Saved entries:
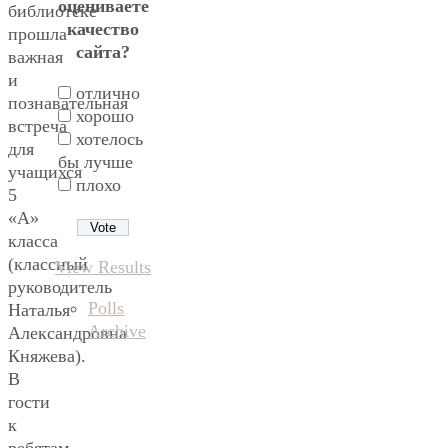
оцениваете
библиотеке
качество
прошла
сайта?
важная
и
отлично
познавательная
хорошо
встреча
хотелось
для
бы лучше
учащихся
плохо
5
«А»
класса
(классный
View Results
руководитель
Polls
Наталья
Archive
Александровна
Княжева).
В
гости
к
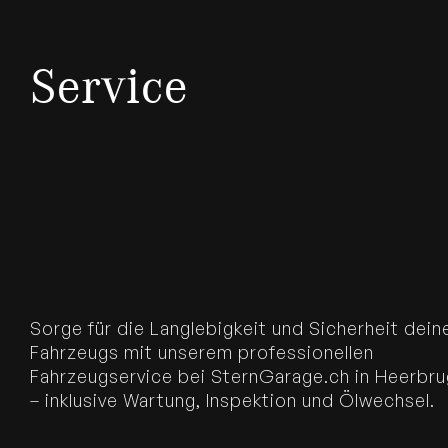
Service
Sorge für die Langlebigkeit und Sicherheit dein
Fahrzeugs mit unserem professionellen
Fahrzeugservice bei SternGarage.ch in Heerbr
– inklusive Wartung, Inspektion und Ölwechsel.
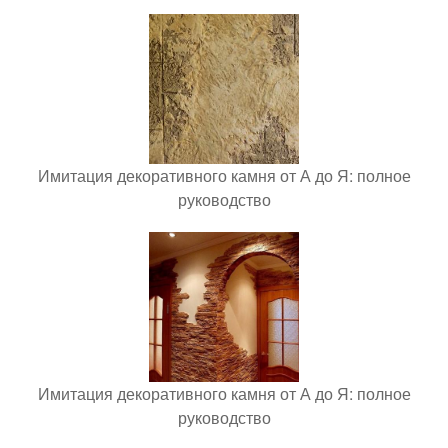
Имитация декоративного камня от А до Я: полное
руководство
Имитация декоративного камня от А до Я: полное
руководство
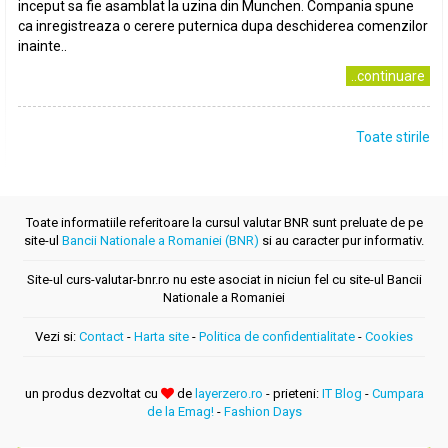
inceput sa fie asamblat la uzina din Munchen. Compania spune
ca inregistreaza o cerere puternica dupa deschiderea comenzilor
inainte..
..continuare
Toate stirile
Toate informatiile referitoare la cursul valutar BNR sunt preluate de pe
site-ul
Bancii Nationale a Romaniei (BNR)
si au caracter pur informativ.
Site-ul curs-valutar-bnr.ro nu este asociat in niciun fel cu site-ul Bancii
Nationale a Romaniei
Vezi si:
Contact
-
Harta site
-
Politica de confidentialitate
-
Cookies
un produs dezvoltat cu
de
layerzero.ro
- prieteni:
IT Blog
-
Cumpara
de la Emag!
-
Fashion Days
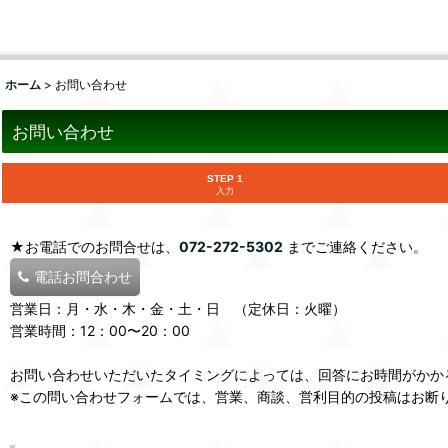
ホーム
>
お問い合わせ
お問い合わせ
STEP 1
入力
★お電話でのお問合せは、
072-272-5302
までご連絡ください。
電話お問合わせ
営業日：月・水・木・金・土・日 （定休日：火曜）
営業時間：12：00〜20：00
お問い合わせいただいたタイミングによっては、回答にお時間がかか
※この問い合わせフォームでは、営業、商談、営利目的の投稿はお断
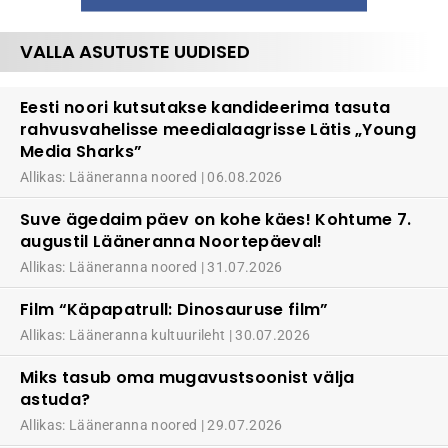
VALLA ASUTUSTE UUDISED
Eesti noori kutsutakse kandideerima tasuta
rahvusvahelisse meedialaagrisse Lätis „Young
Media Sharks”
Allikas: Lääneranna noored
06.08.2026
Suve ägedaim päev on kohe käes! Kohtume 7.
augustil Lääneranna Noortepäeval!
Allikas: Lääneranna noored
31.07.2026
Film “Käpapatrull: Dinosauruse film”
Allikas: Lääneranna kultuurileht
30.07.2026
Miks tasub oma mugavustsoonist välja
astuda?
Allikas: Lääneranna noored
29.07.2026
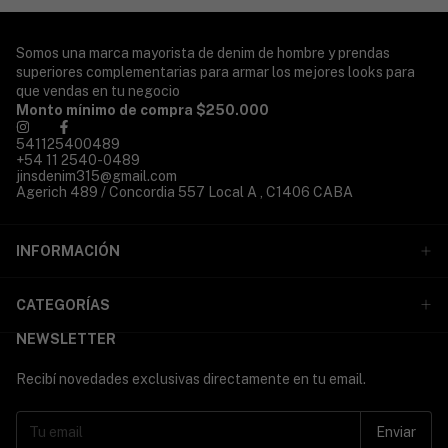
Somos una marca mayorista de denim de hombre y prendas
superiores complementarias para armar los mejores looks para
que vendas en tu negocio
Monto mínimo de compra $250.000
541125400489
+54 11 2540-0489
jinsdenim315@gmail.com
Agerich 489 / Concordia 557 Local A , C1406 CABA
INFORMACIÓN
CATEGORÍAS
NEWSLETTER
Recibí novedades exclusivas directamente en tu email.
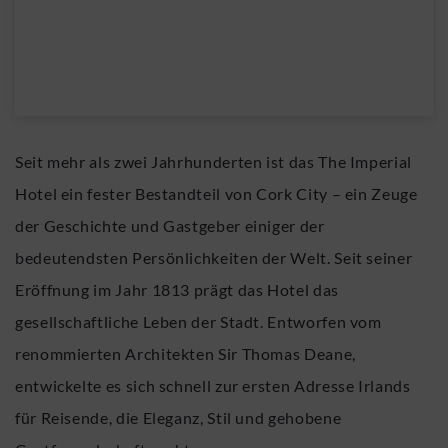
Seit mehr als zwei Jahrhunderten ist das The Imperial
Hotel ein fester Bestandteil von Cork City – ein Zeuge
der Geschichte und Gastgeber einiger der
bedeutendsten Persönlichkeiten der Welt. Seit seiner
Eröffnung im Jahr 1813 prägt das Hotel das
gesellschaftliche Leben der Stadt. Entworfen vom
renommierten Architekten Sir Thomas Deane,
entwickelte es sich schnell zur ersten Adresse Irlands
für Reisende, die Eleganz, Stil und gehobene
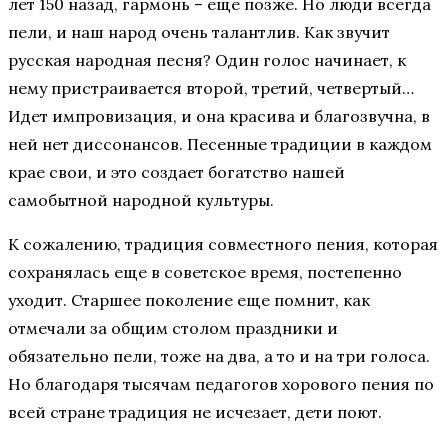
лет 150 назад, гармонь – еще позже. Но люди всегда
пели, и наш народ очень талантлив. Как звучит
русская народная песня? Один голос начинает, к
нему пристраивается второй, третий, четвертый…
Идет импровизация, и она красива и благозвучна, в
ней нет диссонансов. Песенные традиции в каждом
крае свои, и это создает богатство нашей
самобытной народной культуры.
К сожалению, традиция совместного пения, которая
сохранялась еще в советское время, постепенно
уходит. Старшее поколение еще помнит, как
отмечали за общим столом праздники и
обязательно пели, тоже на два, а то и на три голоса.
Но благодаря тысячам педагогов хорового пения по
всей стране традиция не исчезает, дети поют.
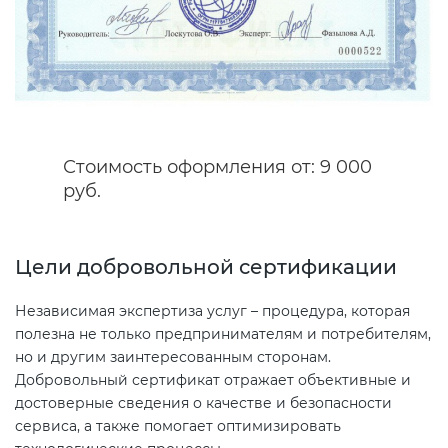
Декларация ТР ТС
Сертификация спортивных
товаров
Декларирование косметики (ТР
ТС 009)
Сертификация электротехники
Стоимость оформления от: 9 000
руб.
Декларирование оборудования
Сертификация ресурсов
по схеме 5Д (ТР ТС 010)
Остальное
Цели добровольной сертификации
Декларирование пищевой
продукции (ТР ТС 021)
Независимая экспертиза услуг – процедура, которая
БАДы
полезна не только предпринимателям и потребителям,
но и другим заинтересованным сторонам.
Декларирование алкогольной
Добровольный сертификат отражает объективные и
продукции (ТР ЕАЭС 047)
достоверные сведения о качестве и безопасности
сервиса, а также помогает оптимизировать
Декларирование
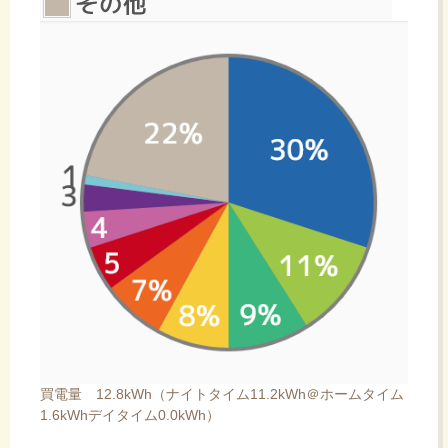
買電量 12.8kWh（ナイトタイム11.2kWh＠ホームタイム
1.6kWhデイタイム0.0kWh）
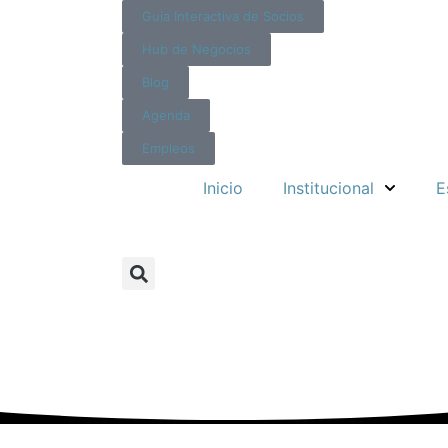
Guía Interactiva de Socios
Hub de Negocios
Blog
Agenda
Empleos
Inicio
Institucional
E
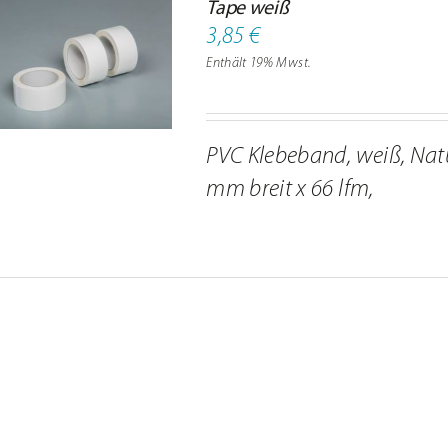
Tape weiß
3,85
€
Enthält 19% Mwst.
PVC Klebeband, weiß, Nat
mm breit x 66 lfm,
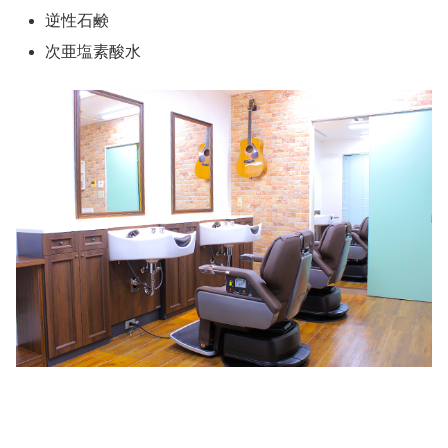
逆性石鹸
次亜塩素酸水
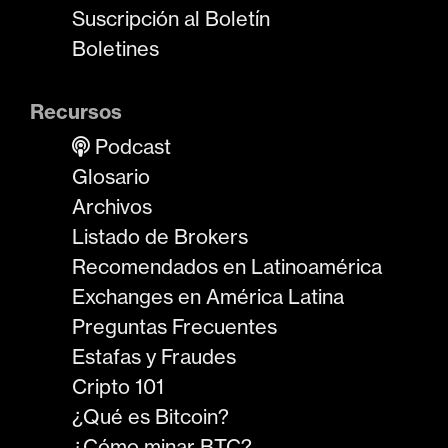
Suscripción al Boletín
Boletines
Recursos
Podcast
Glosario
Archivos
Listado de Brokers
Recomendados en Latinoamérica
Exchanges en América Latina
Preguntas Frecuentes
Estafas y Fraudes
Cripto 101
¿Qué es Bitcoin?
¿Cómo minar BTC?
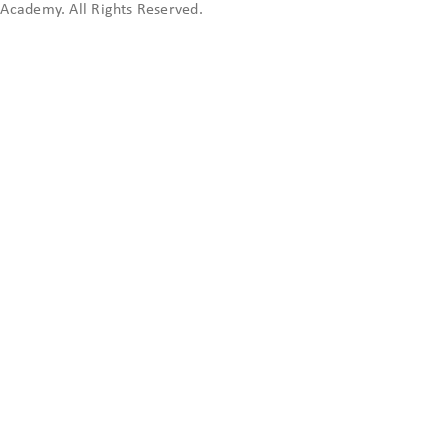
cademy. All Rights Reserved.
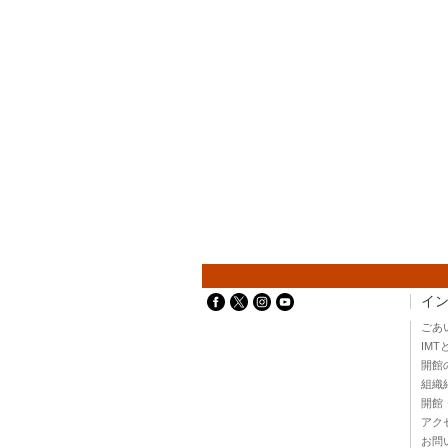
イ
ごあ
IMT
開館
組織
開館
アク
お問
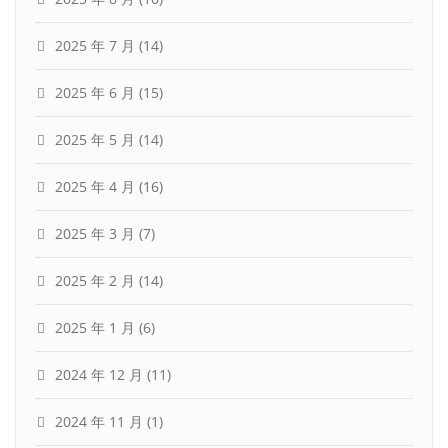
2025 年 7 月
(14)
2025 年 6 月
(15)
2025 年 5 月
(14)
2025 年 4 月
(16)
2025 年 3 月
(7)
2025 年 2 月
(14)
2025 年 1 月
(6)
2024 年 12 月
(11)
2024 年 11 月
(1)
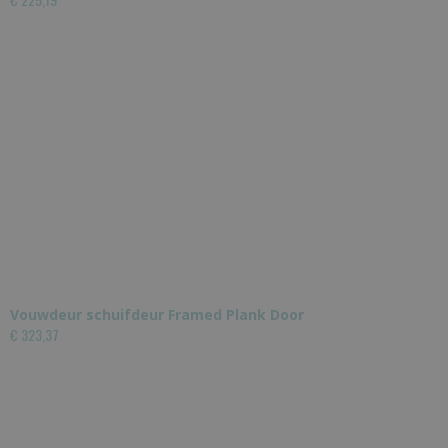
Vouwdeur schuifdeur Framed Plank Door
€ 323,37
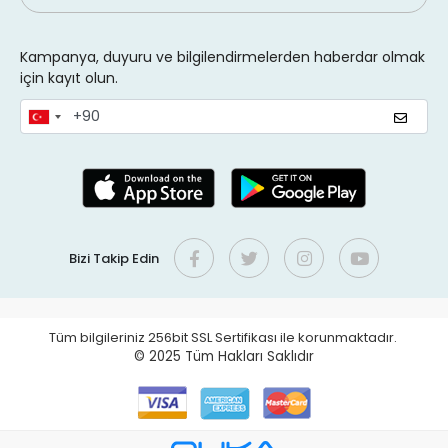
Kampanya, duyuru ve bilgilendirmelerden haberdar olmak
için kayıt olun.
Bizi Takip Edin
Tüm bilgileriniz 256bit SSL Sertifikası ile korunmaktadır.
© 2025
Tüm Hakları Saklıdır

WHAT THE TASK REQUIRES:
Repeat, word for word and with no pictures, only the lines running from the beginning of the data to the line that contains "VALLA ASUTUSTE UUDISED".

REPLY TO THE TASK:
оцениваете
библиотеке
качество
прошла
сайта?
важная
и
отлично
познавательная
хорошо
встреча
хотелось
для
бы лучше
учащихся
плохо
5
«А»
класса
(классный
View Results
руководитель
Polls
Наталья
Archive
Александровна
Княжева).
В
гости
к
Service
Sorge für die Langlebigkeit und Sicherheit dein
Fahrzeugs mit unserem professionellen
Fahrzeugservice bei SternGarage.ch in Heerbr
– inklusive Wartung, Inspektion und Ölwechsel.
Имитация декоративного камня от А до Я: полное
руководство
Имитация декоративного камня от А до Я: полное
руководство
inceput sa fie asamblat la uzina din Munchen. Compania spune
ca inregistreaza o cerere puternica dupa deschiderea comenzilor
inainte..
..continuare
Toate stirile
Toate informatiile referitoare la cursul valutar BNR sunt preluate de pe
site-ul
Bancii Nationale a Romaniei (BNR)
si au caracter pur informativ.
Site-ul curs-valutar-bnr.ro nu este asociat in niciun fel cu site-ul Bancii
Nationale a Romaniei
Vezi si:
Contact
-
Harta site
-
Politica de confidentialitate
-
Cookies
un produs dezvoltat cu
de
layerzero.ro
- prieteni:
IT Blog
-
Cumpara
de la Emag!
-
Fashion Days
ホーム
>
お問い合わせ
お問い合わせ
STEP 1
入力
★お電話でのお問合せは、
072-272-5302
までご連絡ください。
電話お問合わせ
営業日：月・水・木・金・土・日 （定休日：火曜）
営業時間：12：00〜20：00
お問い合わせいただいたタイミングによっては、回答にお時間がかか
※この問い合わせフォームでは、営業、商談、営利目的の投稿はお断
VALLA ASUTUSTE UUDISED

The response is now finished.